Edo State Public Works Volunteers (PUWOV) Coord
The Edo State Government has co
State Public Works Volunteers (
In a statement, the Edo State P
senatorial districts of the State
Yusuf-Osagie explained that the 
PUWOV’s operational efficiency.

====

### Aim of the exercise
Repeat all of the records exactly.

### Answer to this exercise
Edo State Public Works Volunteers (PUWOV) Coord
The Edo State Government has co
State Public Works Volunteers (
In a statement, the Edo State P
senatorial districts of the State
Yusuf-Osagie explained that the 
PUWOV’s operational efficiency.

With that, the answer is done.